Regressed Lymphatic Vessels Excluded MHC Class II-Positive Leukocytes

It is well known that leukocytes enter lymphatic vessels and traffic through higher order lymphatic collecting vessels en route to draining regional lymph nodes. This series of events has been described as the afferent arc of immunity and is thought to be critical in the generation of an effective immune response.17 Despite the acknowledged significance of this process, there are major limitations in our understanding of the mechanistic details of leukocyte transport within distal lymphatic vessels. Here, we show that regressed lymphatic vessels do not transport MHC-II-positive leukocytes; a significant functional distinction between regressed and newly synthesized lymphatic vessels. MHC-II-positive leukocytes were visualized docking at the sprout tip or within the lumen of some but not all newly synthesized lymphatic vessels. This is conceptually similar to the work of others.9, 18, 19 A different consideration is that possibility that MHC-II-positive macrophages were physically integrating/transdifferentiating into newly synthesized lymphatic vessels as others have described.20 We visualized MHC-II-positive cells with pseudopod extensions toward the stalk region of newly synthesized lymphatic vessels. This is reminiscent of the recent work by Pflicke and Sixt,11 describing dynamic portals on lymphatic vessels designed to accommodate leukocyte intravasation. Within the lymphatic lumen, we visualized a polarized ‘amoeboid’ morphology of some of the MHC-II-positive cells. A cytoplasmic extension was directed toward the lymphatic tip and the nucleus was localized opposite to this extension.
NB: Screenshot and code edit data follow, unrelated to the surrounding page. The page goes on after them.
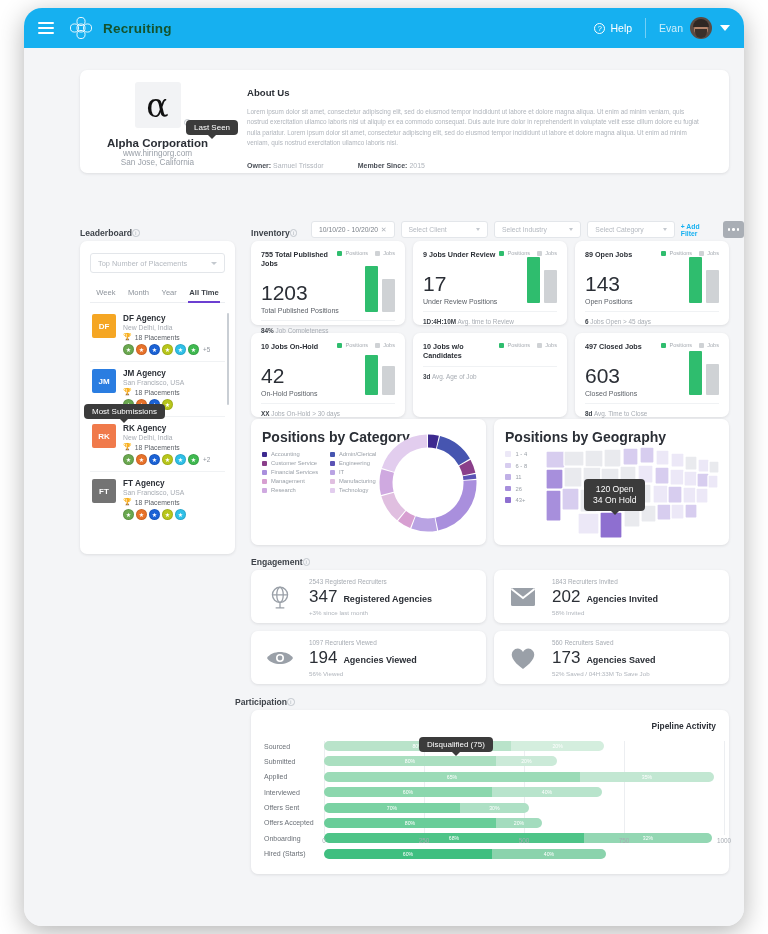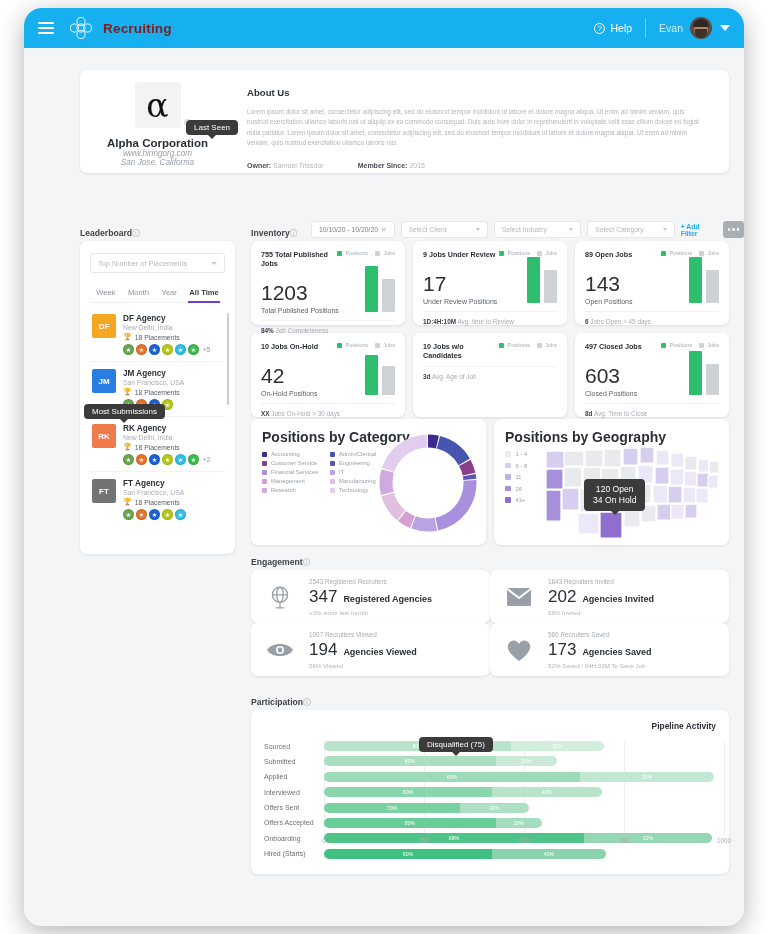--- a/index.html
+++ b/index.html
@@ -25,7 +25,7 @@
   .hamburger { width: 16px; display: flex; flex-direction: column; gap: 3px; cursor: pointer; margin-right: 14px; }
   .hamburger i { display: block; height: 2px; background: #fff; border-radius: 1px; }
   .brand-logo { width: 26px; height: 26px; margin-right: 9px; }
-  .brand-title { color: #7f1d1d; font-size: 13.5px; font-weight: 600; letter-spacing: .2px; }
+  .brand-title { color: #14532d; font-size: 13.5px; font-weight: 600; letter-spacing: .2px; }
   .topbar-right { margin-left: auto; display: flex; align-items: center; gap: 0; }
   .help-link { display: flex; align-items: center; gap: 5px; color: #fff; font-size: 10.5px; }
   .circ-q { width: 11px; height: 11px; border: 1.2px solid #fff; border-radius: 50%;

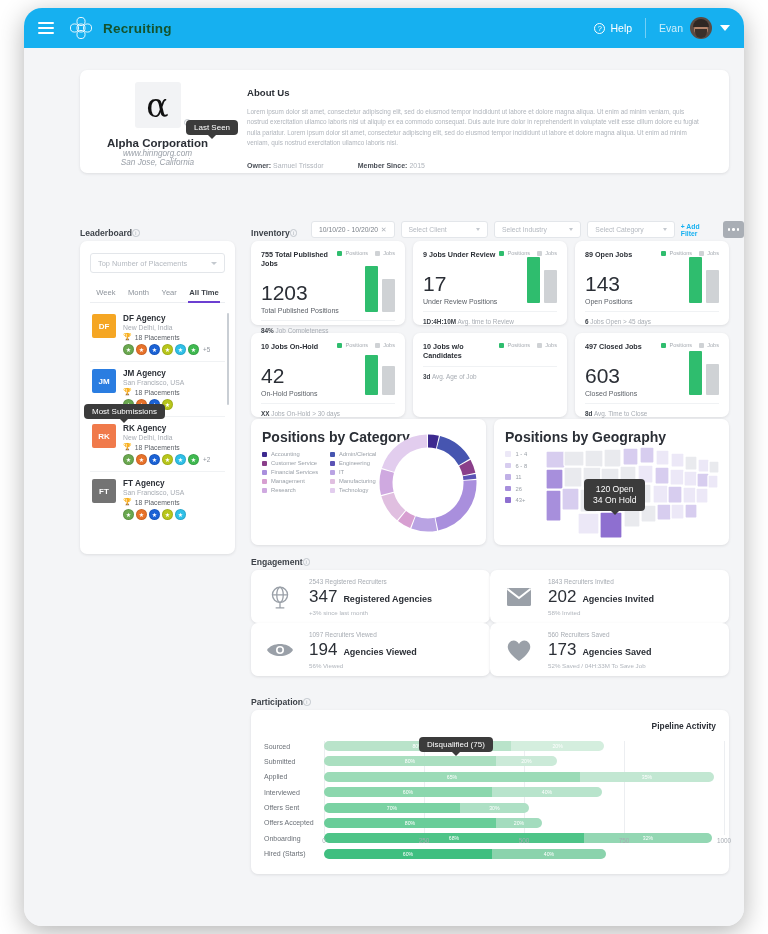--- a/index.html
+++ b/index.html
@@ -49,7 +49,7 @@
   .logo-sq { width: 46px; height: 46px; background: #f2f3f5; border-radius: 3px; display: flex; align-items: center; justify-content: center; }
   .logo-sq span { font-family: "DejaVu Serif", serif; font-size: 33px; line-height: 33px; color: #111; }
   .company-name { font-size: 11.5px; font-weight: 700; color: #2b2f36; margin-top: 9px; }
-  .company-url, .company-loc { font-size: 8.2px; color: #9aa0a8; margin-top: 0; font-style: italic; }
+  .company-url, .company-loc { font-size: 8.2px; color: #9aa0a8; margin-top: 0; }
   .profile-right { flex: 1; padding: 17px 22px 0 12px; }
   .about-title { font-size: 9.6px; font-weight: 700; color: #2b2f36; margin-bottom: 9px; }
   .about-body { font-size: 6.4px; line-height: 1.62; color: #b0b5bc; }

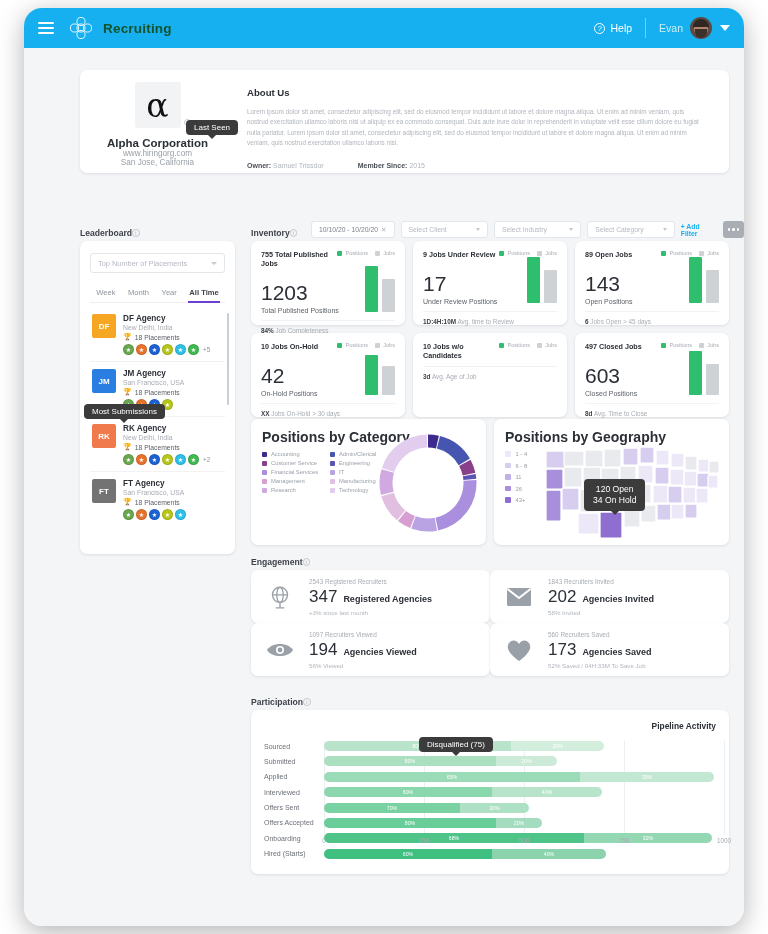--- a/index.html
+++ b/index.html
@@ -148,7 +148,7 @@
   
   .eng-label { position: absolute; left: 227px; top: 509px; }
   .eng-grid { position: absolute; left: 227px; top: 522px; width: 478px; display: grid;
-              grid-template-columns: 1fr 1fr; }
+              grid-template-columns: 1fr 1fr; gap: 8px; }
   .eng { height: 53px; display: flex; align-items: center; padding: 0 14px; gap: 14px; }
   .eng-ico { width: 30px; height: 30px; display: flex; align-items: center; justify-content: center; color: #9aa0a8; flex: 0 0 30px; }
   .eng-small { font-size: 6.4px; color: #a7acb3; }

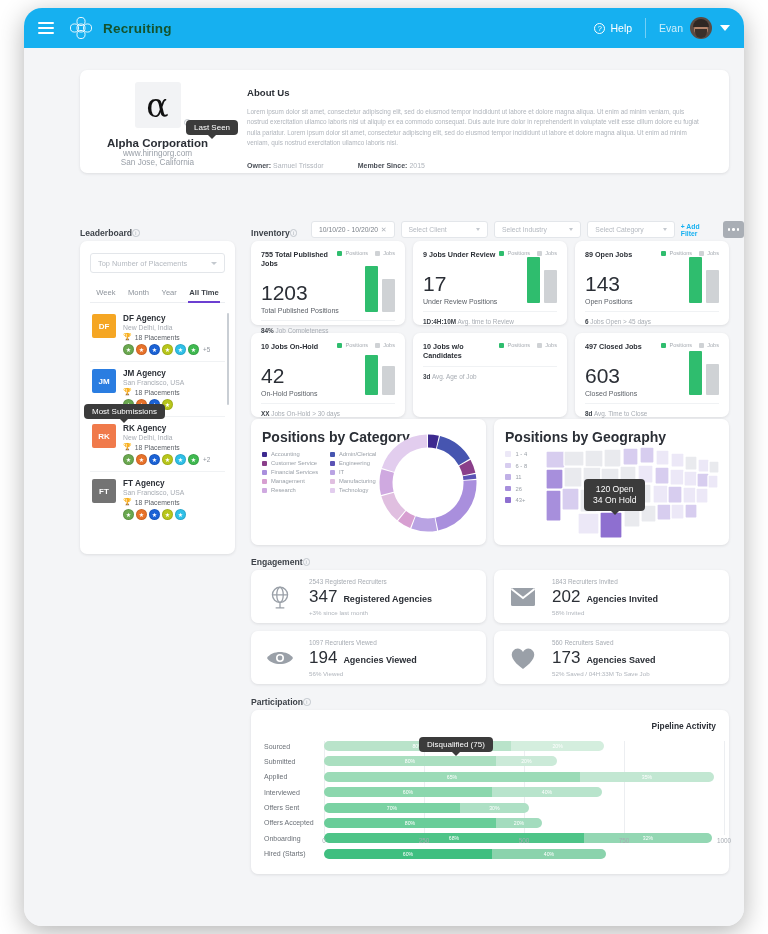--- a/index.html
+++ b/index.html
@@ -158,7 +158,7 @@
   .eng-foot { font-size: 6.2px; color: #b0b5bc; }
 
   
-  .part-label { position: absolute; left: 227px; top: 649px; }
+  .part-label { position: absolute; left: 211px; top: 649px; }
   .part-card { position: absolute; left: 227px; top: 662px; width: 478px; height: 164px; padding: 11px 13px; }
   .part-title { font-size: 8.4px; font-weight: 700; color: #2b2f36; margin-bottom: 10px; text-align: right; }
   .pipe { position: relative; margin-left: 60px; height: 110px; }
Based on this morphology it could be argued that the MHC-II-positive cells were migrating toward the lymphatic tip21 rather than proximally as conventional wisdom would suggest. Based on these observations, we are willing to consider that the lymphatic vasculature may be more than strictly a unidirectional system.

Clinical Implications

Although the precise mechanisms are unclear, many lines of evidence demonstrate that lymphangiogenesis has a pathologic effect on the course of corneal and non-corneal inflammatory disease conditions. Failure or perturbation of lymphatic vessel regression may facilitate the persistence of newly synthesized lymphatic vessels, which may promote ongoing inflammatory responses and inadequate tissue repair mechanisms. We hypothesize that lymphatic vessel regression is an important and perhaps an essential regulator of tissue homeostasis and repair. Understanding the relationship between the lymphatic vasculature and the inflammatory response represents a major achievement that will likely improve the management of clinical inflammatory diseases.